Coca/Cocaine, Law & Justice

Peru Tops Coca Eradication Goal, But Traffic is Booming

Anti-drug police in Peru have eradicated a record number of coca crops this year, beating its target of 30,000 hectares, a top government official said.

Interior Minister Daniel Urresti said law-enforcement teams had eradicated 30,349 hectares by the end of November, according to daily La Republica.

That is more than the 24,000 hectares that were eradicated in 2013, which was also an annual record and up 68 percent from 2012.

Under President Ollanta Humala, Peru’s government has stepped up eradication as a pillar of its anti-drug plan. In the past few years, Peru has overtaken Colombia as the world’s top cocaine producer.

And the eradication efforts are impressive in comparison with eradication programs in the three previous administrations, when the annual goal was around 10,000 hectares.

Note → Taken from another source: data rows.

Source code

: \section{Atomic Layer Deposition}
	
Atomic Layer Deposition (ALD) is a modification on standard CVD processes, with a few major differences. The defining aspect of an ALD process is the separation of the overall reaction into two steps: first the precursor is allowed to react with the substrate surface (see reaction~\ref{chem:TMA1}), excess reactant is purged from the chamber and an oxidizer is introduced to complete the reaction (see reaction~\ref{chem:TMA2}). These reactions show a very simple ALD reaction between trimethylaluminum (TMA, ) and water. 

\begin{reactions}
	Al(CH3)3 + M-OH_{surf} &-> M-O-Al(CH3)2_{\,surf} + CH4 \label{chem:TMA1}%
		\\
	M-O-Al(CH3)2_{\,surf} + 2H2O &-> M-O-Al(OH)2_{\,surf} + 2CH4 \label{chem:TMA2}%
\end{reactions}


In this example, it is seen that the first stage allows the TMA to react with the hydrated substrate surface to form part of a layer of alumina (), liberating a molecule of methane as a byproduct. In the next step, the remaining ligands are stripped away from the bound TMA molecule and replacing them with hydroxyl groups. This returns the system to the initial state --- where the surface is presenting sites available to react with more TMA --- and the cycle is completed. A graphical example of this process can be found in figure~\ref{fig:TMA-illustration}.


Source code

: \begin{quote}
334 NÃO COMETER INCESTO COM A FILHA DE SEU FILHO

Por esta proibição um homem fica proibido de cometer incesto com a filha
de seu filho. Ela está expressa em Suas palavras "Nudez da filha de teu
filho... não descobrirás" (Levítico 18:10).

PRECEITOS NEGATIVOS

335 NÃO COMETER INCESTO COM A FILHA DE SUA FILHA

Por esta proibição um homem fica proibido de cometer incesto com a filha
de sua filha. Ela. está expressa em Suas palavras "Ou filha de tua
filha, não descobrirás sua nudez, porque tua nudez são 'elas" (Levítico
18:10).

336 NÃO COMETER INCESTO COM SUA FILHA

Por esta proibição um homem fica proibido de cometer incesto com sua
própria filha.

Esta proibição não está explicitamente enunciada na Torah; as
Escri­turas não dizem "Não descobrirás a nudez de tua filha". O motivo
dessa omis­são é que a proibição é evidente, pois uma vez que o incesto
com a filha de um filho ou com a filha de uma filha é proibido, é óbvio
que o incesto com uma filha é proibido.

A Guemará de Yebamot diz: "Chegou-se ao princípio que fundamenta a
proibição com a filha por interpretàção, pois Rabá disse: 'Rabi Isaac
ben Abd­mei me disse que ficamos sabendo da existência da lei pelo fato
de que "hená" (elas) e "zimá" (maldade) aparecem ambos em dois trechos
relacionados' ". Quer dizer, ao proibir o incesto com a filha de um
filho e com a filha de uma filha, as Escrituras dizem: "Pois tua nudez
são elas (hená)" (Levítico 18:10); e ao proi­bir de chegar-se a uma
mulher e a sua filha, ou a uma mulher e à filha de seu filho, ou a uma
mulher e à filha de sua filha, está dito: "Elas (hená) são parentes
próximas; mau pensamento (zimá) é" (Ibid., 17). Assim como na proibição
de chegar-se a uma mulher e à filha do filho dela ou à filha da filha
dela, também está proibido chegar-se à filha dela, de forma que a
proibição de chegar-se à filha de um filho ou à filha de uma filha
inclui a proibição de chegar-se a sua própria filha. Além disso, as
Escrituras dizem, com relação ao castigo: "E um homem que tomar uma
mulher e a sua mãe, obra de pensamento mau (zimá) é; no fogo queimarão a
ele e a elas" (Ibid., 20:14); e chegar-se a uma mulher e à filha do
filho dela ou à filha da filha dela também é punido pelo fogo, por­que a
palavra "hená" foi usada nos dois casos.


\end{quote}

Urresti, a former military officer, said that the eradication this year has allowed Peru to prevent the production of 233 metric tonnes of cocaine.

Reports said there were about 48,000 hectares under coca cultivation last year. The record eradication means that the number of hectares will likely decline this year, although it is unclear by how much as farmers who are targeted for eradication often plant crops in other areas soon after.

Peru’s eradication program takes place in select coca-growing valleys. It had planned earlier this year to start eradication in the top coca growing valleys in south-central Peru, known strategically as the VRAEM, but canceled that plan over security concerns. Instead, the government wants to convince farmers to replace their crops with legal products such as coffee and cacao.

And the traffic goes on

Legal crops, however, hardly offer the returns of the cocaine trade. In the VRAEM — particularly the valleys in the Mantaro basin of Ayacucho— drug traffickign remains strong and is growing, as covered in several recent reports on IDL-Reporteros.  Reports show videos of a single-engine Cessna aircraft touching down on one of three packed earth landing strips in Mayapo, in the high jungle of Ayacucho.  It is met by a string of bearers quickly appearing out of the undergrowth carrying maybe 10 sacks of cocaine, probably weighing around 30 to 40 kilos each. Cash is exchanged, the aircraft turns around and lifts off to head for Bolivia, and the whole operation has taken under six minutes.

According to police reports, flights have increased sharply in recent weeks, from maybe three to five flights per day to as many as 10 or even 13, each aircraft taking off with around 350 kilos of cocaine, all bound for Bolivia.